Female software engineers start getting with the program
Women are slowly overcoming prejudice and making a mark in the male-dominated occupation. ZHAO XINYING reports.
At 10 pm on a chilly autumn night, Li Xiaodie left her office in Chengdu, capital of Sichuan province, and took a taxi home.
Because overtime is a regular occurrence, she can't remember how many times she has got off work so late in the evening, just as one of Southwest China's busiest cities starts to quiet down.
The 26-year-old is a programmer at an information technology startup, but she is one of just three women among the company's 45 software engineers.

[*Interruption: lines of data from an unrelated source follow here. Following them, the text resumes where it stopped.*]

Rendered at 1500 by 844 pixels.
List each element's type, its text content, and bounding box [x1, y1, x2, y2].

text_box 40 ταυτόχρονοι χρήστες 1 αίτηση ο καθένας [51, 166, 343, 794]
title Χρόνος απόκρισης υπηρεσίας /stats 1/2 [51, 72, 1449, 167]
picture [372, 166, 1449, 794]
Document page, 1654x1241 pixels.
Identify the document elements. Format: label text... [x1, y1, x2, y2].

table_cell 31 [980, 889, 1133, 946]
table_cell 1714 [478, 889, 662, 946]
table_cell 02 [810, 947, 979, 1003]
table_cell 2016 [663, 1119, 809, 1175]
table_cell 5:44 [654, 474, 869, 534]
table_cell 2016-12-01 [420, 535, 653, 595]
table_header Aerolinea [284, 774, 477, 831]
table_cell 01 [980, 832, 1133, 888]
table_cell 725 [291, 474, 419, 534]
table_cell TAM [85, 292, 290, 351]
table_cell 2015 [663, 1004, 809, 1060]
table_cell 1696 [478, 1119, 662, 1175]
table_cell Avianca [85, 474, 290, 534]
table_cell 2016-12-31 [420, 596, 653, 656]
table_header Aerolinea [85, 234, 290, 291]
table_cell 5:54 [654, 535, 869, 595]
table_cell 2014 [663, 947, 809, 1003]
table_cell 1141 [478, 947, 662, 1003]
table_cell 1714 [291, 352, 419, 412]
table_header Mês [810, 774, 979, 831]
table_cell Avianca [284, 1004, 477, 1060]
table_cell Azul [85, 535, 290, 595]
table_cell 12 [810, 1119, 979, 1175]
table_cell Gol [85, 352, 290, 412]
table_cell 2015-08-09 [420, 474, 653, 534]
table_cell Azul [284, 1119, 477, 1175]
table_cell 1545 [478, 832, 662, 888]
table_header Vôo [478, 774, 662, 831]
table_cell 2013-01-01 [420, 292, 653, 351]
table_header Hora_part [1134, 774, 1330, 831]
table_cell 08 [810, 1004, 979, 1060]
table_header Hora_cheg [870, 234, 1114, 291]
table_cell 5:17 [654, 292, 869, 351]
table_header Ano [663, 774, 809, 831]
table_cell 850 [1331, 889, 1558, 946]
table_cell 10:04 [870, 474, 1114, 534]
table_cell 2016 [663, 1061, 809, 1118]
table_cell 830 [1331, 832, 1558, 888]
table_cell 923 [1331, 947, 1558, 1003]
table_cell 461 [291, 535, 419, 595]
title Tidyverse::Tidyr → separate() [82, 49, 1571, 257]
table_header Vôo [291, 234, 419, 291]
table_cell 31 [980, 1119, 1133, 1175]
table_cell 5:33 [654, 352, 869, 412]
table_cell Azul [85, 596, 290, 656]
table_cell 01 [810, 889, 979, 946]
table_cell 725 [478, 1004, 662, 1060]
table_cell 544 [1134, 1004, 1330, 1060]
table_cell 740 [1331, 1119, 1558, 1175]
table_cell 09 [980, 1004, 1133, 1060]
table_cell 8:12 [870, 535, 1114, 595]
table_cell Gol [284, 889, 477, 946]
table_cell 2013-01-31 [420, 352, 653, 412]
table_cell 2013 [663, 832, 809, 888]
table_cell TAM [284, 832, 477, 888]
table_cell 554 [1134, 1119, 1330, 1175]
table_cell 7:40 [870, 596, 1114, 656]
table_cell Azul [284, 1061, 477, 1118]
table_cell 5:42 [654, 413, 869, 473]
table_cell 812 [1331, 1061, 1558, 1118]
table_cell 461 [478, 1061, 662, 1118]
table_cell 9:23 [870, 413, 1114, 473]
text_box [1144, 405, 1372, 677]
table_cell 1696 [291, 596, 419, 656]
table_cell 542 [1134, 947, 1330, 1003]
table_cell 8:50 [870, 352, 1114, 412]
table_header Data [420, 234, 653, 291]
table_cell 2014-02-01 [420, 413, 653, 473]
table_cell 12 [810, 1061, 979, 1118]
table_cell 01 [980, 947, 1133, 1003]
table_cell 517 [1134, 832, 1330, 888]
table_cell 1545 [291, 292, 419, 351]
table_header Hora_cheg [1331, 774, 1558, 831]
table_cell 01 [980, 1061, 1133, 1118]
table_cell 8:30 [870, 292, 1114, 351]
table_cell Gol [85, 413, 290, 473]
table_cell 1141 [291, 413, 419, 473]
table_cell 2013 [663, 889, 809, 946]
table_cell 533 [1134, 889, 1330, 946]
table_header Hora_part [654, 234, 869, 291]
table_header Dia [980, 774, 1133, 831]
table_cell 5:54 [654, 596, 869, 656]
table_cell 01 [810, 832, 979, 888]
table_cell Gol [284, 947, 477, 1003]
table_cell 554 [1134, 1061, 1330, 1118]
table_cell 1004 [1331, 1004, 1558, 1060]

A report released by the service information platform 58.com on Oct 24 last year reinforced people's impressions of the occupation.
The release date was an industry in-joke, as it was also the day of the Programmers' Festival. The date was 10/24, echoing a unit of computer information equal to a kilobyte, often expressed as 1024 bytes.
The report showed that programming is a male-dominated job, with women accounting for just 12.71 percent of such professionals in China. However, in some companies, the proportion of female programmers may be even lower.
Wang Jing, a 30-year-old programmer at a law firm in Beijing, said she's the only female among 12 men in the IT department, while Hong Qin, 44, who heads the algorithm team at an online insurance company in the capital, is the only woman in the squad.